PASAJE SELECCIONADO>

....................

Durante años, uno de los principales argumentos contra una transición ecológica rápida ha sido su coste. Electrificar el transporte, transformar la industria, reducir las emisiones o sustituir tecnologías contaminantes requiere inversiones multimillonarias que compiten con muchas otras prioridades públicas.
Sin embargo, un informe elaborado por el Programa de las Naciones Unidas para el Medio Ambiente (UNEP) y la Climate and Clean Air Coalition propone mirar la ecuación desde otro ángulo: no cuánto cuesta actuar, sino cuánto cuesta no hacerlo.
Según sus cálculos, las políticas destinadas simultáneamente a reducir el calentamiento global y mejorar la calidad del aire podrían generar alrededor de 15 dólares en beneficios por cada dólar invertido.
Incluso mirando solo el dinero, la inversión sería rentable
La cifra de 15 a 1 incluye beneficios que no siempre aparecen directamente en los presupuestos públicos.
Por un lado están los retornos económicos tradicionales, como una menor factura energética, mejoras de eficiencia o reducción de pérdidas productivas. Por otro aparecen beneficios sanitarios y sociales: menos enfermedades, menos muertes prematuras y una población con mayor capacidad para estudiar y trabajar.
Incluso eliminando estos últimos factores y contabilizando únicamente retornos económicos más directos, el informe estima que cada dólar invertido podría generar unos cuatro dólares de beneficio.
A escala mundial, las políticas analizadas podrían aportar beneficios equivalentes al 2,8% del PIB global en 2035, alrededor del 4,5% en 2050 y hasta el 11,4% en 2100. El retraso también tendría un precio. Según el estudio, cada año de demora en la aplicación de medidas suficientes supondría pérdidas económicas superiores a 1,5 billones de dólares.

El mayor beneficio podría estar en la salud
Buena parte de ese retorno procede de reducir la contaminación atmosférica.
La Organización Mundial de la Salud estima que la contaminación ambiental y doméstica provoca alrededor de 6,7 millones de muertes prematuras cada año, mientras que estimaciones más amplias publicadas en The Lancet sitúan el impacto global de la contaminación cerca de los nueve millones de fallecimientos anuales.
El escenario analizado por Naciones Unidas calcula que una aplicación completa de determinadas políticas climáticas y de calidad del aire podría evitar hasta 144 millones de muertes prematuras de aquí a 2050.
De ellas, unos 96 millones estarían relacionadas con una menor exposición a contaminación ambiental, especialmente partículas finas como las PM2,5. El resto procedería principalmente de mejoras en la contaminación doméstica y de una reducción del ozono troposférico.
Menos contaminación también significa menos calentamiento
Las políticas estudiadas no solo tendrían consecuencias sanitarias. El informe estima que podrían evitar alrededor de 0,34 °C de calentamiento global para 2050 y hasta 1,4 °C para finales de siglo.
Una parte importante de este efecto procede de reducir contaminantes climáticos de vida relativamente corta, como el metano, que tienen una elevada capacidad de calentamiento pero permanecen en la atmósfera durante menos tiempo que el dióxido de carbono.

....................

EXTRACTOS DE DATOS>

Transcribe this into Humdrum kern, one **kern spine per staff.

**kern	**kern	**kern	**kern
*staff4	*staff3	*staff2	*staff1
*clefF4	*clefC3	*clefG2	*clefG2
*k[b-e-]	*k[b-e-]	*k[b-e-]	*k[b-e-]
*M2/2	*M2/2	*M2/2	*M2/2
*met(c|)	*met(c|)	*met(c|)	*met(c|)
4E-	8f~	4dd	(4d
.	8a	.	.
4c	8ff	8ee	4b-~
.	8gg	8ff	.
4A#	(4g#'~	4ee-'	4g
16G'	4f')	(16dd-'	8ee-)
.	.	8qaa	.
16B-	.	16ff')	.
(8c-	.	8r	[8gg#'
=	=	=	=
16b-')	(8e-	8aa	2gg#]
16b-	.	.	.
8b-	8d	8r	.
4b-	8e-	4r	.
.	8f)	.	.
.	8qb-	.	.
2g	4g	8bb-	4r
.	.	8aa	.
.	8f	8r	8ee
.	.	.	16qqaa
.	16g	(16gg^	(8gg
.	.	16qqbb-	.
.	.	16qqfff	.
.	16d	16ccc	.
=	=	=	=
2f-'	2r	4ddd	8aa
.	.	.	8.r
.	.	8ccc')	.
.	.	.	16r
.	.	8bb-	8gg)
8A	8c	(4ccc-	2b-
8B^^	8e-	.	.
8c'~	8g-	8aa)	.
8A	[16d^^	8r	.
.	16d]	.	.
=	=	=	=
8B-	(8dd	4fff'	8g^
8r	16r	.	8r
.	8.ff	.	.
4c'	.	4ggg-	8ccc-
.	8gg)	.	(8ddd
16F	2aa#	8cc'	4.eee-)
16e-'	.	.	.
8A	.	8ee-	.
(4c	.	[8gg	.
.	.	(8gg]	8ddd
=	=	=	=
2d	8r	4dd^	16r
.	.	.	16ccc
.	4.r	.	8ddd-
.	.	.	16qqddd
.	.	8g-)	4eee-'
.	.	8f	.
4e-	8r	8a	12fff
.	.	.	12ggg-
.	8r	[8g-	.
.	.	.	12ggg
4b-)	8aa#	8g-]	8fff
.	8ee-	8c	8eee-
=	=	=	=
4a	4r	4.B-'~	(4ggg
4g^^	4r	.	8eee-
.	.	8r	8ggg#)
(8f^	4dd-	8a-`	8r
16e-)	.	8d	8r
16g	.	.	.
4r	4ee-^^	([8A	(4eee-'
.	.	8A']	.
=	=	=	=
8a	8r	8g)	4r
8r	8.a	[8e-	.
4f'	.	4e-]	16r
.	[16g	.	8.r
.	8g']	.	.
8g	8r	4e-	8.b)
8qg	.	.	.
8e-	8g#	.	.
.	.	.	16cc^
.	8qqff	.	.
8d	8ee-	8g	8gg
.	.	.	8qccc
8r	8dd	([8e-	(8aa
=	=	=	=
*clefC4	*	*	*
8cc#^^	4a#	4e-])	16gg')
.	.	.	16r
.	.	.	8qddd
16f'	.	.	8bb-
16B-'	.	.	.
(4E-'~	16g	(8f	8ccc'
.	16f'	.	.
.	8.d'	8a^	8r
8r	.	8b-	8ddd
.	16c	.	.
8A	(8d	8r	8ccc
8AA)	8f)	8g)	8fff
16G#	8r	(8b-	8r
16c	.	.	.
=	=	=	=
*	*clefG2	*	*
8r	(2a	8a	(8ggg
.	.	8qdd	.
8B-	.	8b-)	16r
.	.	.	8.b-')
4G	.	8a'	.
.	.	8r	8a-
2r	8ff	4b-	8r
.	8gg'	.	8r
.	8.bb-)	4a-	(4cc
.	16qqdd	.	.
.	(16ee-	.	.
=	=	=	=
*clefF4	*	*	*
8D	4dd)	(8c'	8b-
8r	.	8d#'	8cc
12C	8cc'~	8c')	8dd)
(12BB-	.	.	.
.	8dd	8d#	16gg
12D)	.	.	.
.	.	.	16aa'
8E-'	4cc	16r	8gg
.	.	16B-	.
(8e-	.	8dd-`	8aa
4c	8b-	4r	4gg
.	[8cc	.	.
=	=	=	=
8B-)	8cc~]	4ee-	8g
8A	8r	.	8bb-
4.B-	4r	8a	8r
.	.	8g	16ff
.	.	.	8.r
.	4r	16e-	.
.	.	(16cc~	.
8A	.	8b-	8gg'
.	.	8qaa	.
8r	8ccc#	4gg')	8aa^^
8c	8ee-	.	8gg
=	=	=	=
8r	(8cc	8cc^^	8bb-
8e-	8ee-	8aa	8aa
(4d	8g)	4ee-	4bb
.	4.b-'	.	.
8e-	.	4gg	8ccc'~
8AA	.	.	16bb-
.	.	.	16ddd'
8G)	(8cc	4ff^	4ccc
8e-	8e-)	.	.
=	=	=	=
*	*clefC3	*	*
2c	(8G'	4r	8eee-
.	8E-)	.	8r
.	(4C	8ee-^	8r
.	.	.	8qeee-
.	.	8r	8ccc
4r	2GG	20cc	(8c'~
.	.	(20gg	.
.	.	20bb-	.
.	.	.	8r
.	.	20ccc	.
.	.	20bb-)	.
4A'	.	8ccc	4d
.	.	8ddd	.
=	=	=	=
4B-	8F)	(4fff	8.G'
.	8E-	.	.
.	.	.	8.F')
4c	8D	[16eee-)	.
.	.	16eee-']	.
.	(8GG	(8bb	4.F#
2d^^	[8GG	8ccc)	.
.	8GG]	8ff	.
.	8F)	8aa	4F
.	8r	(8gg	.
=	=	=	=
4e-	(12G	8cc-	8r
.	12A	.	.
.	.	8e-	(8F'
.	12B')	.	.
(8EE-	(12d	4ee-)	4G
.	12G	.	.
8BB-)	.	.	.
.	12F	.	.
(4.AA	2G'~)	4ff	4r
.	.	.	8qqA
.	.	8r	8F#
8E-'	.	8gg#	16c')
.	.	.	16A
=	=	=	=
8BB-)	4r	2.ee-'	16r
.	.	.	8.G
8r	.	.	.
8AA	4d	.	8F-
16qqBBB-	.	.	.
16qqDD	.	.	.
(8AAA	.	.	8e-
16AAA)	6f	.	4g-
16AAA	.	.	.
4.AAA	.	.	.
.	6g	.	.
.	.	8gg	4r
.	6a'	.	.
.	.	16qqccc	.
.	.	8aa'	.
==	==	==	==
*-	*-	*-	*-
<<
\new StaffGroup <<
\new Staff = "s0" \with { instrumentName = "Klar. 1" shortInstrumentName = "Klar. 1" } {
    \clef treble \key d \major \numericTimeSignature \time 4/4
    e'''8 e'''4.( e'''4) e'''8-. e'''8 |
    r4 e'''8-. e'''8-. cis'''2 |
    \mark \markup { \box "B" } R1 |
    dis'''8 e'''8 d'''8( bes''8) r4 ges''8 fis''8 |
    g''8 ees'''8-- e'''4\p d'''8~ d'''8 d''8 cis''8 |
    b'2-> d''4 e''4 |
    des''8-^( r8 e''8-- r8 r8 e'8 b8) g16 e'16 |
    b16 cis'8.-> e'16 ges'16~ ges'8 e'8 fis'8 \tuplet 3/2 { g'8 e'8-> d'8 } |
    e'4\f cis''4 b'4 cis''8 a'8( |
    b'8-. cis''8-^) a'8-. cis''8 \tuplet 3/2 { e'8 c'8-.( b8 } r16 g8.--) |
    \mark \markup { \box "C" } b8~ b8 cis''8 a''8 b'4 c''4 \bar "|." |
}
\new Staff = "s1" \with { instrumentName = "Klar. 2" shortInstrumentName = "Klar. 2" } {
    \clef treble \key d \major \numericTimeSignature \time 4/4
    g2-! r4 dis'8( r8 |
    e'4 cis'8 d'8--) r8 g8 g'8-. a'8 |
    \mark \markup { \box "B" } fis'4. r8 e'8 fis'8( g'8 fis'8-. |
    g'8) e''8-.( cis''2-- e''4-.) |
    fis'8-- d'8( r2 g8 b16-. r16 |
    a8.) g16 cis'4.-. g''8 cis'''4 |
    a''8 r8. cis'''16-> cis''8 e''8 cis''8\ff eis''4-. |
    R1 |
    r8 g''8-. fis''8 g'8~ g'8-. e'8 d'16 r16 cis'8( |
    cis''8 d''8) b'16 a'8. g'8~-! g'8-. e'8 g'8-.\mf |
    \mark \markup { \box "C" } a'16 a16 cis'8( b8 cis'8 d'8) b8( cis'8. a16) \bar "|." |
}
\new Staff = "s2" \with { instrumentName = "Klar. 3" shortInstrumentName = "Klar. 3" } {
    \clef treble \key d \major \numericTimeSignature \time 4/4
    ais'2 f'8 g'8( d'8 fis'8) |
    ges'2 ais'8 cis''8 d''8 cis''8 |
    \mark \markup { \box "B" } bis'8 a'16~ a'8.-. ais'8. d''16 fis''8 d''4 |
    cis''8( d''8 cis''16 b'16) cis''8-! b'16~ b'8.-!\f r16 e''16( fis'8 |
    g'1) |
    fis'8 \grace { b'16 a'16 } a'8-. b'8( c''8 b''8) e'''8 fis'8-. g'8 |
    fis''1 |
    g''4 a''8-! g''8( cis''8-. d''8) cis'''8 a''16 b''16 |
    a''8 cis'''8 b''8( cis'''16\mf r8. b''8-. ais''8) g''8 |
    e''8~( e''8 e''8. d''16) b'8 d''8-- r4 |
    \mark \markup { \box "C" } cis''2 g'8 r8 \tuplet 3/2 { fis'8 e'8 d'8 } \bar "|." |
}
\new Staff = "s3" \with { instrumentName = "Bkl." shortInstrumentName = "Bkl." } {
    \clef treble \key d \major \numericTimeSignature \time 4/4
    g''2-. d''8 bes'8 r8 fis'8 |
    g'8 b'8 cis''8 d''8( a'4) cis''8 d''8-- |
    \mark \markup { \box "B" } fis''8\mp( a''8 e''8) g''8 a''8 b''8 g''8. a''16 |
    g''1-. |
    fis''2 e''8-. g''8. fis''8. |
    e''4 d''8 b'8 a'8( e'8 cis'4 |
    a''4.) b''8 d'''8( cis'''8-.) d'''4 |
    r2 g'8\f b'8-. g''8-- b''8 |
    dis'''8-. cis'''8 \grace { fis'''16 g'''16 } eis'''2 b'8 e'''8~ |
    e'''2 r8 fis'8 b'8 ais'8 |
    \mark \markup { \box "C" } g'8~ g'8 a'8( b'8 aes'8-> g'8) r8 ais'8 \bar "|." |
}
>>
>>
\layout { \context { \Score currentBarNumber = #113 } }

....................

TAREA ASIGNADA A>
Modifica el tramo del pasaje sobre el informe de la UNEP que va desde "Por un lado" hasta "dólares de beneficio.", poniendo "cuenta energética" en lugar de "factura energética".
TAREA ASIGNADA B>
Responde con datos del pasaje sobre el informe de la UNEP:
(i) ¿Qué dos organizaciones elaboraron el informe?
(ii) ¿Cuántas muertes prematuras podrían evitarse de aquí a 2050?
(iii) ¿Qué contaminante de vida relativamente corta se menciona como ejemplo?
TAREA ASIGNADA C>
Según el pasaje sobre el informe de la UNEP, indica si cada afirmación es correcta y cita las palabras que lo deciden:
(i) Si se cuentan solo los retornos económicos más directos, cada dólar invertido generaría unos cuatro dólares de beneficio.
(ii) Las políticas estudiadas evitarían 1,4 °C de calentamiento global para 2050.
(iii) La Organización Mundial de la Salud calcula unos nueve millones de muertes prematuras al año por contaminación.

RESULTADO A>
Por un lado están los retornos económicos tradicionales, como una menor cuenta energética, mejoras de eficiencia o reducción de pérdidas productivas. Por otro aparecen beneficios sanitarios y sociales: menos enfermedades, menos muertes prematuras y una población con mayor capacidad para estudiar y trabajar.
Incluso eliminando estos últimos factores y contabilizando únicamente retornos económicos más directos, el informe estima que cada dólar invertido podría generar unos cuatro dólares de beneficio.

RESULTADO B>
(i) El Programa de las Naciones Unidas para el Medio Ambiente (UNEP) y la Climate and Clean Air Coalition.
(ii) Hasta 144 millones.
(iii) El metano.

RESULTADO C>
(i) Sí: "cada dólar invertido podría generar unos cuatro dólares de beneficio".
(ii) No: "podrían evitar alrededor de 0,34 °C de calentamiento global para 2050 y hasta 1,4 °C para finales de siglo".
(iii) No: "La Organización Mundial de la Salud estima que la contaminación ambiental y doméstica provoca alrededor de 6,7 millones de muertes prematuras cada año".